**ABOUT THIS TASK:** Search the records for lines that contain the word "title". Copy them all.

**RECORD EXCERPTS:**
<<<<
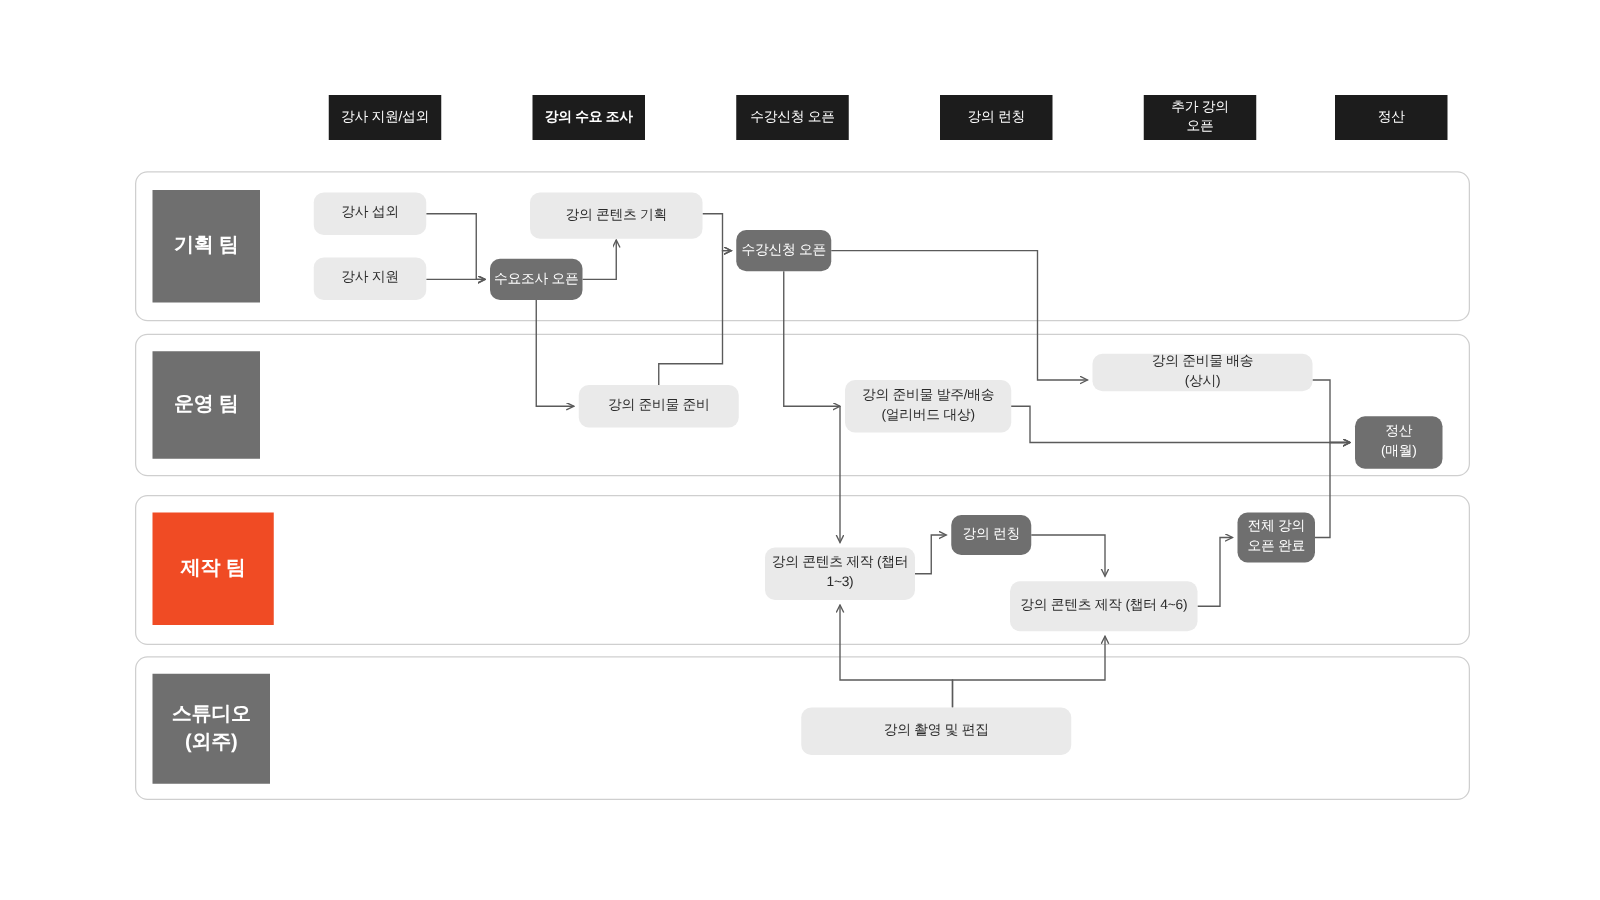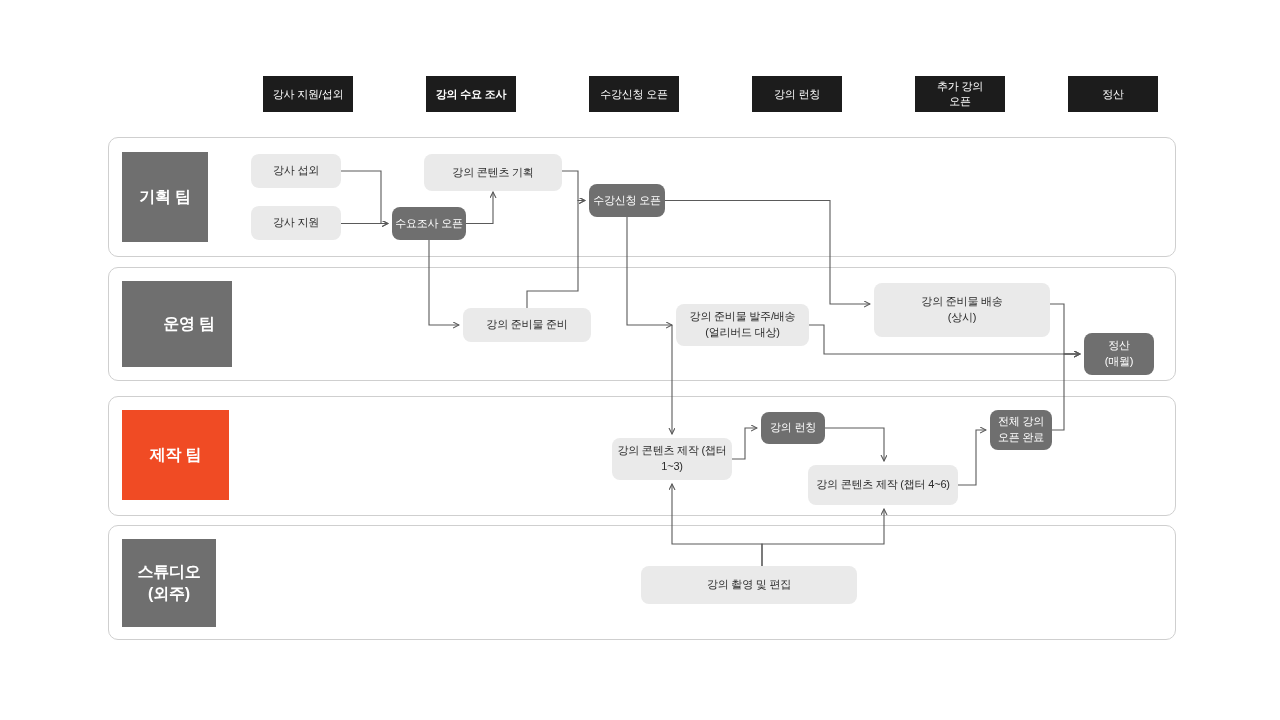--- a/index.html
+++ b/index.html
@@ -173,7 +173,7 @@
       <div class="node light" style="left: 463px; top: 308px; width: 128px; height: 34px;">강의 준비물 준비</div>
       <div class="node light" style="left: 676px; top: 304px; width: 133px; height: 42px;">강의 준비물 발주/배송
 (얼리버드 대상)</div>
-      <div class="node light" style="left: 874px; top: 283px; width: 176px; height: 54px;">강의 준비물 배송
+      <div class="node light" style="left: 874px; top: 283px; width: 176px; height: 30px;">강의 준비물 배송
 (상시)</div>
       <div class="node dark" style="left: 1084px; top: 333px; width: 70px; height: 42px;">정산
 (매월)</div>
>>>>
<<<<
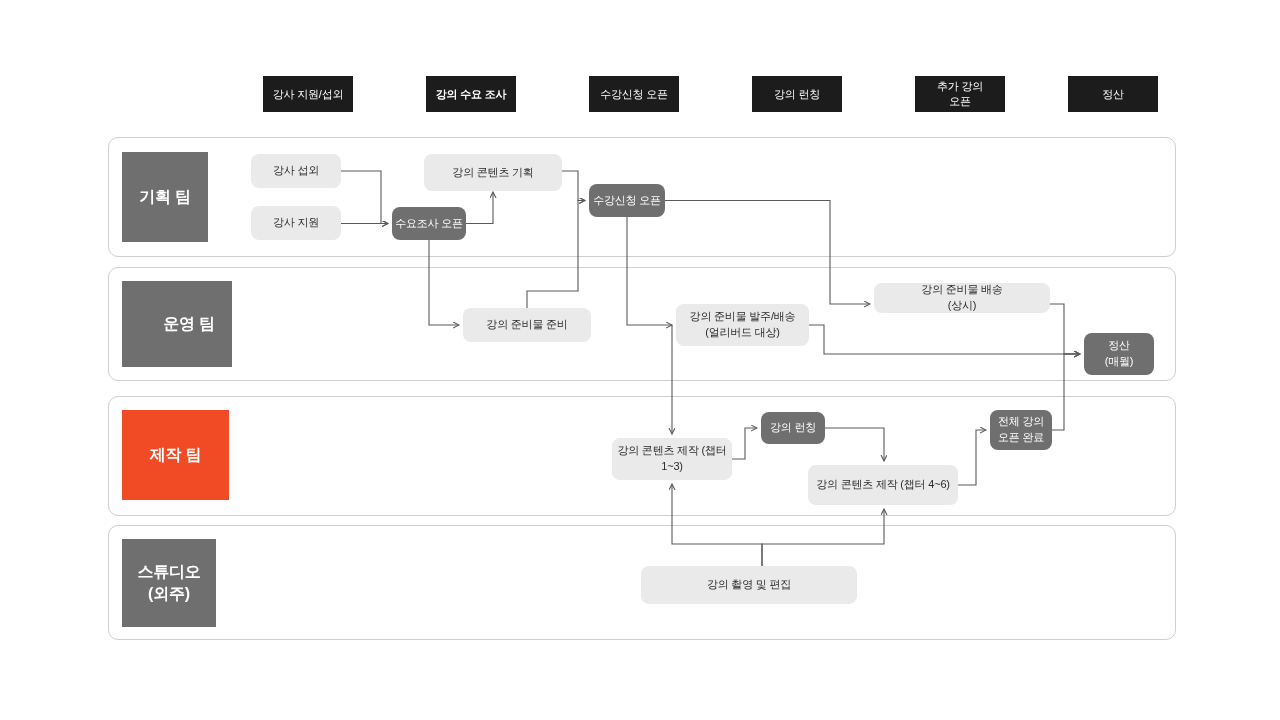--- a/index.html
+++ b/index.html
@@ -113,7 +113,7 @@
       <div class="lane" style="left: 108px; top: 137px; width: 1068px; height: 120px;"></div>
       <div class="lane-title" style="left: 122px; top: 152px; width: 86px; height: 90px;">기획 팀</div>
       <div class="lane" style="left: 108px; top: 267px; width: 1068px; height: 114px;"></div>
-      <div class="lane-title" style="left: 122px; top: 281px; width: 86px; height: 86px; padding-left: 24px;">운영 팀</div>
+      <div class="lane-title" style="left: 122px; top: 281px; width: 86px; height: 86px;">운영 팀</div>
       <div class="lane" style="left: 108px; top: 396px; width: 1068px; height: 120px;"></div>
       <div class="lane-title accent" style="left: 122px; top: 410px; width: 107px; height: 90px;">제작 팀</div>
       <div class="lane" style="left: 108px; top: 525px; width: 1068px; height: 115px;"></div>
>>>>
**TASK ANSWER:**
       <div class="lane-title" style="left: 122px; top: 152px; width: 86px; height: 90px;">기획 팀</div>
-      <div class="lane-title" style="left: 122px; top: 281px; width: 86px; height: 86px; padding-left: 24px;">운영 팀</div>
+      <div class="lane-title" style="left: 122px; top: 281px; width: 86px; height: 86px;">운영 팀</div>
       <div class="lane-title accent" style="left: 122px; top: 410px; width: 107px; height: 90px;">제작 팀</div>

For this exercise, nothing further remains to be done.